> [Task item]:
Transcribe the records below exactly, from their first line through the line containing "points:1, 41: 0.0014 -> 0.0025". Omit every line after it.

(Change detection data)
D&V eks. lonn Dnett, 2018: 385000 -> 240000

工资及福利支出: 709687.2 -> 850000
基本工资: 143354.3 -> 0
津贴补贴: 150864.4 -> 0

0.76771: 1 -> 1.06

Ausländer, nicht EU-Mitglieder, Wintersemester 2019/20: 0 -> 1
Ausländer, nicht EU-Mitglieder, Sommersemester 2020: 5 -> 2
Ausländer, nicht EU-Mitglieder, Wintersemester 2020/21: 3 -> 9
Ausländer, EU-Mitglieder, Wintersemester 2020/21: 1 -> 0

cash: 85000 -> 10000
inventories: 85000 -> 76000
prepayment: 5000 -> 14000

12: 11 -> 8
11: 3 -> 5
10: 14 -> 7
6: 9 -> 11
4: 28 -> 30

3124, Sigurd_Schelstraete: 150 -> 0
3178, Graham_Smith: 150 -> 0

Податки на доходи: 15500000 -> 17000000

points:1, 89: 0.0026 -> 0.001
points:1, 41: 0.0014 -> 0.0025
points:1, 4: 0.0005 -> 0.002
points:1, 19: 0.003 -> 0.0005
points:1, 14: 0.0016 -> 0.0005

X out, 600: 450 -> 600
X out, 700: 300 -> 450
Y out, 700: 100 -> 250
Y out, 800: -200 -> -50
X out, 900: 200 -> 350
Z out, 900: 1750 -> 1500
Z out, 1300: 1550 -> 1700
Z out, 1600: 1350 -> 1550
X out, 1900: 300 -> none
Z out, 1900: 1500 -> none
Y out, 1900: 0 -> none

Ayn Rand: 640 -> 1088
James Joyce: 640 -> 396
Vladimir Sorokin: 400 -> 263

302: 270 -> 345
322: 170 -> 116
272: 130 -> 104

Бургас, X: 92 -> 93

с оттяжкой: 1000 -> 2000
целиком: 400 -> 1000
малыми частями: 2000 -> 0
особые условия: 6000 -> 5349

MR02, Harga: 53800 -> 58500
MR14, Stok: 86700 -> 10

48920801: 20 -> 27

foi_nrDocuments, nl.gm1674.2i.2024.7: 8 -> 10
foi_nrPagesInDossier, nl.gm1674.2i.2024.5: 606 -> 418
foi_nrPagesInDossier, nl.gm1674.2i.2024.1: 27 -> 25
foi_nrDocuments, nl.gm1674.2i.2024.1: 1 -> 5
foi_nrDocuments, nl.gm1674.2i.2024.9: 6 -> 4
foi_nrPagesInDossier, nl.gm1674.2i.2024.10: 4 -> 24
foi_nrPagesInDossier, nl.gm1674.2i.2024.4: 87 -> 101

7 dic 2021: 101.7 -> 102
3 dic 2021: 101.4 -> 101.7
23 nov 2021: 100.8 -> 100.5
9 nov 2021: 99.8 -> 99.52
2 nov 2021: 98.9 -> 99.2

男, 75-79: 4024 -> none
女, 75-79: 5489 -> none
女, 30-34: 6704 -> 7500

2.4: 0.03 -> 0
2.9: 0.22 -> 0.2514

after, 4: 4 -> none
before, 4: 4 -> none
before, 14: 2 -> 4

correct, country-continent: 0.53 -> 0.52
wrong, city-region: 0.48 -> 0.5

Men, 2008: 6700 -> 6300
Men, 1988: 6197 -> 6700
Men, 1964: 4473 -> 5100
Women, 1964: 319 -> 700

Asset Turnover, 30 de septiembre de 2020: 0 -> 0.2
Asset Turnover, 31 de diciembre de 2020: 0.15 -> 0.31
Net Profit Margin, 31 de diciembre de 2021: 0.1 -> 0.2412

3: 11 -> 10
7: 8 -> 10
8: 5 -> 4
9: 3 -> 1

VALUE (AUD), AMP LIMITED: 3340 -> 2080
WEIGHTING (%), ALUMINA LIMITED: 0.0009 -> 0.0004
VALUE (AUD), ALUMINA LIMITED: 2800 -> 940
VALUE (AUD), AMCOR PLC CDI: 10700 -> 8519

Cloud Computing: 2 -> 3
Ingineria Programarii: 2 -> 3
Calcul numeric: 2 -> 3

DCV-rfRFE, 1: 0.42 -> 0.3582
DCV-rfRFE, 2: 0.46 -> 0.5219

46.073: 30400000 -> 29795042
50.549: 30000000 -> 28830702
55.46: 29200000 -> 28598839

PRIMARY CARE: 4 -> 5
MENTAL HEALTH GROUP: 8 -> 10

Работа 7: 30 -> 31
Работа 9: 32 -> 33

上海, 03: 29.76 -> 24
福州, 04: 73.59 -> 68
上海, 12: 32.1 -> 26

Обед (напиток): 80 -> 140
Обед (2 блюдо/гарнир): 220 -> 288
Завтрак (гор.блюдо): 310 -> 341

> [Solution to this problem]:
D&V eks. lonn Dnett, 2018: 385000 -> 240000

工资及福利支出: 709687.2 -> 850000
基本工资: 143354.3 -> 0
津贴补贴: 150864.4 -> 0

0.76771: 1 -> 1.06

Ausländer, nicht EU-Mitglieder, Wintersemester 2019/20: 0 -> 1
Ausländer, nicht EU-Mitglieder, Sommersemester 2020: 5 -> 2
Ausländer, nicht EU-Mitglieder, Wintersemester 2020/21: 3 -> 9
Ausländer, EU-Mitglieder, Wintersemester 2020/21: 1 -> 0

cash: 85000 -> 10000
inventories: 85000 -> 76000
prepayment: 5000 -> 14000

12: 11 -> 8
11: 3 -> 5
10: 14 -> 7
6: 9 -> 11
4: 28 -> 30

3124, Sigurd_Schelstraete: 150 -> 0
3178, Graham_Smith: 150 -> 0

Податки на доходи: 15500000 -> 17000000

points:1, 89: 0.0026 -> 0.001
points:1, 41: 0.0014 -> 0.0025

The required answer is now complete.